Each record must appear in the answer exactly as given.

** INFORMATION SHOWN follows **

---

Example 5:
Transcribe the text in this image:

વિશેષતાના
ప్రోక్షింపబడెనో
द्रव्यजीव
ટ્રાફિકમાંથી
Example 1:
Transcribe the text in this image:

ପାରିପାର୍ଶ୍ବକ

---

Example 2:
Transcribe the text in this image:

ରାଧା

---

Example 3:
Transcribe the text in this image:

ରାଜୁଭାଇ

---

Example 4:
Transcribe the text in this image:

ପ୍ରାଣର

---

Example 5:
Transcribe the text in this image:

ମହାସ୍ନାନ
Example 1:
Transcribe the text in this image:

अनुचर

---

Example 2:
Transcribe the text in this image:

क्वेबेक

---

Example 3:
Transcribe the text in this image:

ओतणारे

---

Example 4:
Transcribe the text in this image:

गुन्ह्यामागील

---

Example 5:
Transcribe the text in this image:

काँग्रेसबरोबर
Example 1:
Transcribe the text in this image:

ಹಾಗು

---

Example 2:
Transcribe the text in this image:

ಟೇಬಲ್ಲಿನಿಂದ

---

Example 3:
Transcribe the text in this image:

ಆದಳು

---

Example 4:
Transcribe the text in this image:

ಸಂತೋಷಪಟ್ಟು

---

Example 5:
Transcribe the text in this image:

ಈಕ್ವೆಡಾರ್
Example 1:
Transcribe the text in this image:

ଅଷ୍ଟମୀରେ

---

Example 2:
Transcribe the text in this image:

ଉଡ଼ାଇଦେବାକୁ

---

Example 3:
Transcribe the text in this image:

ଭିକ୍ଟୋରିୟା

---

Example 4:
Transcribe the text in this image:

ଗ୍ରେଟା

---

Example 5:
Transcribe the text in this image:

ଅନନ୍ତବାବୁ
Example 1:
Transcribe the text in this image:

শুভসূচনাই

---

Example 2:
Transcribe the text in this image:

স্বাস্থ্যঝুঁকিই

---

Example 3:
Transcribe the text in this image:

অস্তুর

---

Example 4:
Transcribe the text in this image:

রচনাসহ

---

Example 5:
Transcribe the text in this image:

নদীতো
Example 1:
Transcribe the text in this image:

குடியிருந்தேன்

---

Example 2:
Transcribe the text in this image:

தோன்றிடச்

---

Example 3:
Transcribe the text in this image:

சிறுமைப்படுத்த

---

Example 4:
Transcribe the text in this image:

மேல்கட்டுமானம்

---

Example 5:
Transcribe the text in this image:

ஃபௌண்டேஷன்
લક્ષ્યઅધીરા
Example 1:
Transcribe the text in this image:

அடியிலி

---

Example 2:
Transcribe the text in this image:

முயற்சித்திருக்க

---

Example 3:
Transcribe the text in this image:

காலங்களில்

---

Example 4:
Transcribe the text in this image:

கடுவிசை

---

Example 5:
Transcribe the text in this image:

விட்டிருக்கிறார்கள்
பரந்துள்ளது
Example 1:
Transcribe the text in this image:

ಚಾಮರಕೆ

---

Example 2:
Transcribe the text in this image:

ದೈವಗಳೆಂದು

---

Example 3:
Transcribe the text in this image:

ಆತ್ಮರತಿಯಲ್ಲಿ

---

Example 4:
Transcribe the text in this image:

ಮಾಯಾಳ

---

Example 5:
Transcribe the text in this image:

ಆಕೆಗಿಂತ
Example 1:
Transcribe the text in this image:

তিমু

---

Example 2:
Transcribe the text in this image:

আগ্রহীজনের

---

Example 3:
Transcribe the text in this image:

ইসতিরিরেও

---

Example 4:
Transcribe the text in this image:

** End of INFORMATION SHOWN **

▸ **ANSWER SPACE**:
---

Example 5:
Transcribe the text in this image:

વિશેષતાના
ప్రోక్షింపబడెనో
द्रव्यजीव
ટ્રાફિકમાંથી
Example 1:
Transcribe the text in this image:

ପାରିପାର୍ଶ୍ବକ

---

Example 2:
Transcribe the text in this image:

ରାଧା

---

Example 3:
Transcribe the text in this image:

ରାଜୁଭାଇ

---

Example 4:
Transcribe the text in this image:

ପ୍ରାଣର

---

Example 5:
Transcribe the text in this image:

ମହାସ୍ନାନ
Example 1:
Transcribe the text in this image:

अनुचर

---

Example 2:
Transcribe the text in this image:

क्वेबेक

---

Example 3:
Transcribe the text in this image:

ओतणारे

---

Example 4:
Transcribe the text in this image:

गुन्ह्यामागील

---

Example 5:
Transcribe the text in this image:

काँग्रेसबरोबर
Example 1:
Transcribe the text in this image:

ಹಾಗು

---

Example 2:
Transcribe the text in this image:

ಟೇಬಲ್ಲಿನಿಂದ

---

Example 3:
Transcribe the text in this image:

ಆದಳು

---

Example 4:
Transcribe the text in this image:

ಸಂತೋಷಪಟ್ಟು

---

Example 5:
Transcribe the text in this image:

ಈಕ್ವೆಡಾರ್
Example 1:
Transcribe the text in this image:

ଅଷ୍ଟମୀରେ

---

Example 2:
Transcribe the text in this image:

ଉଡ଼ାଇଦେବାକୁ

---

Example 3:
Transcribe the text in this image:

ଭିକ୍ଟୋରିୟା

---

Example 4:
Transcribe the text in this image:

ଗ୍ରେଟା

---

Example 5:
Transcribe the text in this image:

ଅନନ୍ତବାବୁ
Example 1:
Transcribe the text in this image:

শুভসূচনাই

---

Example 2:
Transcribe the text in this image:

স্বাস্থ্যঝুঁকিই

---

Example 3:
Transcribe the text in this image:

অস্তুর

---

Example 4:
Transcribe the text in this image:

রচনাসহ

---

Example 5:
Transcribe the text in this image:

নদীতো
Example 1:
Transcribe the text in this image:

குடியிருந்தேன்

---

Example 2:
Transcribe the text in this image:

தோன்றிடச்

---

Example 3:
Transcribe the text in this image:

சிறுமைப்படுத்த

---

Example 4:
Transcribe the text in this image:

மேல்கட்டுமானம்

---

Example 5:
Transcribe the text in this image:

ஃபௌண்டேஷன்
લક્ષ્યઅધીરા
Example 1:
Transcribe the text in this image:

அடியிலி

---

Example 2:
Transcribe the text in this image:

முயற்சித்திருக்க

---

Example 3:
Transcribe the text in this image:

காலங்களில்

---

Example 4:
Transcribe the text in this image:

கடுவிசை

---

Example 5:
Transcribe the text in this image:

விட்டிருக்கிறார்கள்
பரந்துள்ளது
Example 1:
Transcribe the text in this image:

ಚಾಮರಕೆ

---

Example 2:
Transcribe the text in this image:

ದೈವಗಳೆಂದು

---

Example 3:
Transcribe the text in this image:

ಆತ್ಮರತಿಯಲ್ಲಿ

---

Example 4:
Transcribe the text in this image:

ಮಾಯಾಳ

---

Example 5:
Transcribe the text in this image:

ಆಕೆಗಿಂತ
Example 1:
Transcribe the text in this image:

তিমু

---

Example 2:
Transcribe the text in this image:

আগ্রহীজনের

---

Example 3:
Transcribe the text in this image:

ইসতিরিরেও

---

Example 4:
Transcribe the text in this image:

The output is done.